Source =
It only seems that here lol 94f and baking.....


----------



## SKAGITMAGIC (Jul 17, 2011)

This has been the worst summer I can remember, I think our highest temp this year was'nt more than 76 degrees F.  Just cold and damp. Went fishing today, Sunrise on Tulalip Bay, near Smokey Point, Wa.


----------



## cubby (Jul 17, 2011)

92 with a heat index of 104, tomorrow mid 90's with a heat index of 115, I'll trade with you anytime.


----------



## Menimeth (Jul 17, 2011)

It only hit 99 today, almost felt like a cold front came through.


----------



## Ruffy (Jul 18, 2011)

well like hell. we got  more rain, and a half hr of really bad hail and heavy rain. as long as the rain stops for flower i dont care


----------



## SKAGITMAGIC (Jul 18, 2011)

Ruffy said:
			
		

> well like hell. we got more rain, and a half hr of really bad hail and heavy rain. as long as the rain stops for flower i dont care


  We got a little hail yesterday, a little damage, but not much, I listened to the news tonoght and they claimed we in for a cooling trend,  go figure!!


----------



## Ruffy (Jul 19, 2011)

whats going on skag, gotta love the n/ west, its been no more than 25 deg c here for a few months, and rain.  we need heat!!!


----------



## Time4Plan-B (Jul 19, 2011)

Rain again for the 4th day in a row its great and it keeps the scum off the streets.
Lol
T4


----------



## cubby (Jul 19, 2011)

6:30 am and 92 degrees, we had a heat index of 118 yesterday and may top that today, I HATE heat....my electric bill is going thru the roof. Keeping the house 72 when outside is 110+ is giving my central air all it can handle. It amazes me that people in Mississippi and Louisiana live with this stuff regularly.

Set task =
Pick up the weather thread after its final post and continue it. The listing after this weather thread is separate material.

Dataset section =
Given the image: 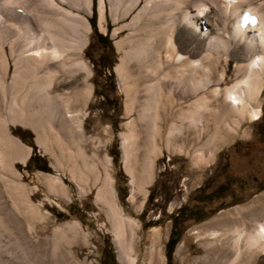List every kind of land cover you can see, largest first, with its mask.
<instances>
[{"label": "rangeland", "instance_id": "1", "mask_svg": "<svg viewBox=\"0 0 264 264\" xmlns=\"http://www.w3.org/2000/svg\"><path fill=\"white\" fill-rule=\"evenodd\" d=\"M173 1L178 0H95V31L107 37L98 42L88 20L93 0H0V198L12 210L8 222L0 218V264H108L105 255L117 264L127 259L166 264L165 242L176 213L179 240L169 264H193L205 253L207 239L196 236V228L235 207L264 212V78L256 101L242 115L224 103L223 91L209 93L237 79L230 47L218 59L202 51L210 56L203 57L207 69L182 75L209 81L189 98L208 92L209 109L180 117L158 109L149 176L141 170L146 136L138 103L144 97L139 82L144 69L142 56L134 52L153 13L165 12ZM178 3L181 8L187 0ZM170 34L180 50L197 38L183 26L172 27ZM54 48L60 57L51 55ZM126 92H135L129 112ZM171 122L174 139L166 143ZM120 133L131 135L127 156ZM15 137L30 147L24 163L17 158ZM34 151L48 171L33 167L43 165L39 159L26 168ZM43 176L60 180L62 187L50 188ZM14 190L32 205L20 204L22 215L9 196ZM108 204L117 206L125 219L124 237L132 240L125 258L116 246ZM249 264H264V251Z\"/></svg>", "mask_w": 264, "mask_h": 264}, {"label": "bare ground", "instance_id": "2", "mask_svg": "<svg viewBox=\"0 0 264 264\" xmlns=\"http://www.w3.org/2000/svg\"><path fill=\"white\" fill-rule=\"evenodd\" d=\"M178 1H173L175 4L170 9L167 8L165 12L153 13V21L147 25V35L144 36L143 43L134 52L142 56L139 67L144 69V73L139 78L144 97L142 103H138L140 105L138 115L139 121L144 125L146 136L140 166L142 172L147 176H149L150 157L155 154L152 133L156 132L155 120L158 118V109L162 111L163 115H167L173 110L178 117L188 114L192 116L204 109H209L205 103L208 100V92H202L193 100L189 99L192 93H196L200 88H205L209 81L200 83L193 79H184L182 76L185 72L207 69L208 63L204 59L209 54L205 56L201 53L202 51L213 53L214 59H218L230 47V56L237 63V79L232 84L225 86L223 90L216 85L209 93L214 96L223 91L224 103L239 115L247 111L250 101H256L264 78V0H187L183 7L180 6L181 8L175 7L176 4H180ZM89 5L88 3L87 7ZM243 12L244 14L240 17ZM102 17L100 6L98 21L100 28L102 27ZM248 23L250 27H248ZM174 26L188 28L189 32L195 33L197 38L185 43L180 50L171 38L170 31ZM242 28L244 29L242 30ZM152 41H155L154 47H151ZM192 43L195 44L191 45ZM152 54H155L156 58L149 57ZM51 55L61 56L57 54L55 48ZM122 69V63L115 67V70L119 72ZM172 73H175L176 76H173ZM223 80L224 78L220 76L217 81L220 84ZM126 96V111L129 112L135 101V92L132 95L126 92ZM63 104L67 105V99L63 100ZM257 112L253 110L251 115L256 116ZM67 116L74 119L75 114L70 112ZM200 122L197 120V124ZM173 129L174 123L171 122L166 134V143L174 139ZM120 138L123 154L127 156L131 135L120 133ZM15 139L17 138L15 137ZM13 141L15 140L13 139ZM18 142L15 152L17 158L24 163L30 154V147L23 145L19 139H17ZM43 177L47 179L50 188L54 186V183L61 187L63 185L56 178ZM98 191L102 195L104 186L100 187ZM9 196L18 214L20 213V204L32 206L16 190ZM108 208L111 212L110 216L113 218L112 226L115 232L116 246L120 251V256L125 258L131 250L129 243L132 241L124 237L125 219L115 204H108ZM11 212L12 210L7 208L5 200L0 198V218L8 222V215H11ZM76 228L78 229L75 225ZM18 229L27 240L26 232L23 231L21 224L18 225ZM196 236H206L207 239H203L202 243L205 253L195 258L194 262L200 264H249L258 250L264 251V212L261 213L259 207H235L232 212L196 228ZM26 243L29 248H32L28 240ZM127 264H132V260L127 259Z\"/></svg>", "mask_w": 264, "mask_h": 264}, {"label": "trees", "instance_id": "3", "mask_svg": "<svg viewBox=\"0 0 264 264\" xmlns=\"http://www.w3.org/2000/svg\"><path fill=\"white\" fill-rule=\"evenodd\" d=\"M89 20V23L92 27V29L95 31V28H96V7H95V0H93L92 2V13H91V16L88 18ZM96 33V36L98 38H101L103 40H105L107 37L106 35H102V33H99L97 31H95ZM28 144L35 150V146L32 142H28ZM111 156H112V160L114 162L117 161V158H118V152L116 150L112 151L111 152ZM37 159L39 160H42L43 162V165H38L37 163L33 164V167L36 168V169H41V170H45V171H48L49 168L45 165L44 161H43V158L42 157H39V155H36L35 154V151L33 152V154L29 157L27 163H26V168H29V166L32 165V163L34 161H36ZM151 196V194H149V197ZM121 200L124 199V196L123 194H121ZM181 221L179 218H178V214L176 213L175 215H172V226L170 228V232H169V236H168V239L167 241L165 242V256H166V264H169V261H170V258H171V252H172V249L174 247V245L176 244V242L179 240V235L178 233H176V225L177 223ZM105 259L107 258V260H109V263L108 264H117L114 260V257L112 255H105L104 257ZM103 264H106V263H103Z\"/></svg>", "mask_w": 264, "mask_h": 264}, {"label": "flooded vegetation", "instance_id": "4", "mask_svg": "<svg viewBox=\"0 0 264 264\" xmlns=\"http://www.w3.org/2000/svg\"><path fill=\"white\" fill-rule=\"evenodd\" d=\"M96 40H97L98 42H99V41H100V42H101V41H102V42H104V40H103V39H101V38H98L97 36H96Z\"/></svg>", "mask_w": 264, "mask_h": 264}]
</instances>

Task answer =
----------



## SKAGITMAGIC (Jul 19, 2011)

Ruffy said:
			
		

> whats going on skag, gotta love the n/ west, its been no more than 25 deg c here for a few months, and rain. we need heat!!!


  Ya ruffy, not much of a summer for the north west.  I just switch my light schedule to 9 PM to 9AM  and haven't had a heat issue,  my outdoors is doing OK not great!! but OK, if August and Sept are halfway decent i may do good, but with this weather it will never be excellent, the sockeye salmon fishings really heating up, but I guess that's all that warming lol


----------



## ozzydiodude (Jul 19, 2011)

Hot , Hot , hot and then you feel the humidity. I have offically gave up on the OD this yr. My Bro tried to keep the plants happy but he just could not carry enough water.


----------



## Roddy (Jul 19, 2011)

Too hot to be able to keep up with, it's been HOT!!! Went from rain to heat...guess we know snow is next?


----------



## OldHippieChick (Jul 19, 2011)

17 days in a row over 100F and the seven day forecast calls for seven more days of the same. It's hot.


----------



## SKAGITMAGIC (Jul 20, 2011)

Just ran out and got the paper, 55 degrees and sprinkling, Wow I read Ozzy's post, I haven't had to water, today I'm fixing some kind of rain-guards so my pots can dry out a little, there just soaked,so heavy!! Any Ideas???? I use a strip of plywood to keep the sun off my smaller outside pots. These plants are all pretty much in soil I mixed from reading chefnovelle's old threads, there all different phenos from the BLZ grow, they sure look happy!!, despite no sunshine, and soaked to the bone, tough old gals.


----------



## Menimeth (Jul 20, 2011)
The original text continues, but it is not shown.